65K, just bought from private, no problem on test drive.
But this morning I heard some whistling from the engine when slightly stepped on accelerator at LOW speed. Not always exists, I will say 80% chance to hear that.
Does anybody have any advice? Fuel injector? Loosed belt?Thanks a lot.


----------



## JGG8891 (Sep 24, 2005)

A lot of nissan seem to do that, (I guess it our hidden super secret turbo).


----------



## JGG8891 (Sep 24, 2005)

It imo comes from somewhere in the intake.


----------



## tyzhet (Oct 18, 2006)

*I guess I found something*

I changed spark plugs today and I found some engine oil in the one close to the oil filler cap. After cleaning, the whistling is much less.

Right now I am curious where did the engine oil come from??? I did spill some last time I changed engine oil, no idea....


----------



## Ryan's Altima (Aug 29, 2006)

I'm noticing a whistling noise too, just by chance are you in a northern state where its colder? I had oil in my spark plugs about 3 months ago, I also had it in my 98 altima gxe, its the valve cover gasket and ran me about $300 to fix both times. Very common problem, but I never had a whistling noise till now, and I dont have oil in my spark plugs. So Im thinking its not because you had oil in your spark plugs, If you figure out the problem Id really like to know what it is, I thought it was brakes or something.....


----------



## tyzhet (Oct 18, 2006)

I think it's from transmission 'cause the whistling starts since I switch from P to D or R, even the car does not move at all. I changed the transmission oil also, maybe that's why it's much less.


----------



## Ryan's Altima (Aug 29, 2006)

Hmmm, yea, I think this will be the last nissan I buy. I've never had more problems with a car than this one, as you can see I'm a regular on the problem forum.


----------



## LONDONDERRY (May 19, 2004)

Ryan's Altima said:


> Hmmm, yea, I think this will be the last nissan I buy. I've never had more problems with a car than this one, as you can see I'm a regular on the problem forum.



You possibly have a vacuum leak somewhere. I understand the frustration with your Altima, but keep in mind very few 8-9 year car don't experience any problems.

Frank


----------



## tyzhet (Oct 18, 2006)

Ryan's Altima said:


> I'm noticing a whistling noise too, just by chance are you in a northern state where its colder? I had oil in my spark plugs about 3 months ago, I also had it in my 98 altima gxe, its the valve cover gasket and ran me about $300 to fix both times. Very common problem, but I never had a whistling noise till now, and I dont have oil in my spark plugs. So Im thinking its not because you had oil in your spark plugs, If you figure out the problem Id really like to know what it is, I thought it was brakes or something.....
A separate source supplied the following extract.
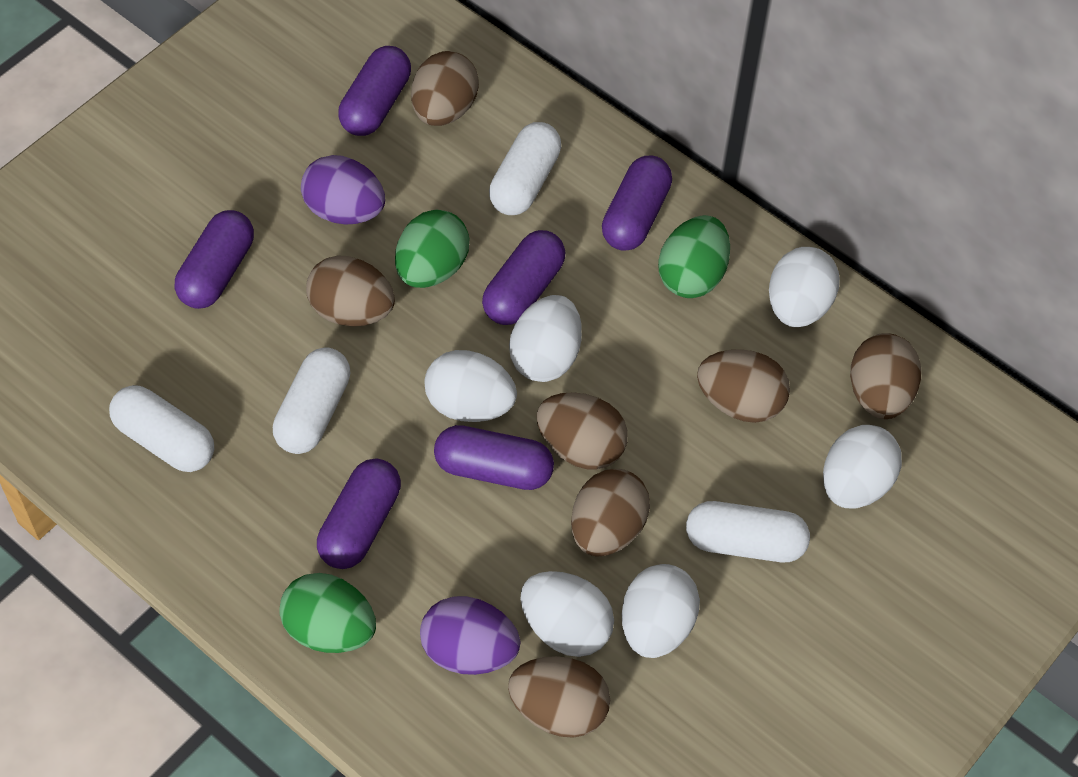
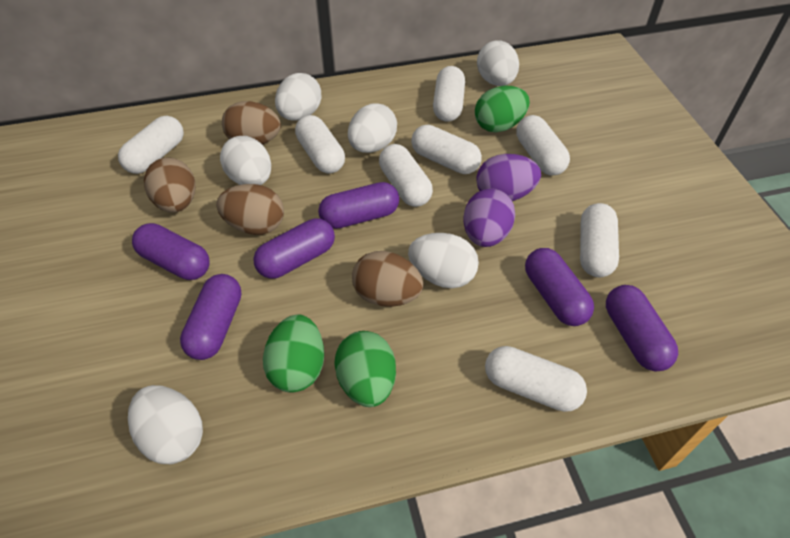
brown egg: 7 -> 4
white capsule: 4 -> 8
How come it costs so much to change the valve cover gasket? If I am right, <$60 for parts, and looks not so difficult to replace?


----------



## Ryan's Altima (Aug 29, 2006)

tyzhet said:


> How come it costs so much to change the valve cover gasket? If I am right, <$60 for parts, and looks not so difficult to replace?



Well, try it once, tell me how it goes


----------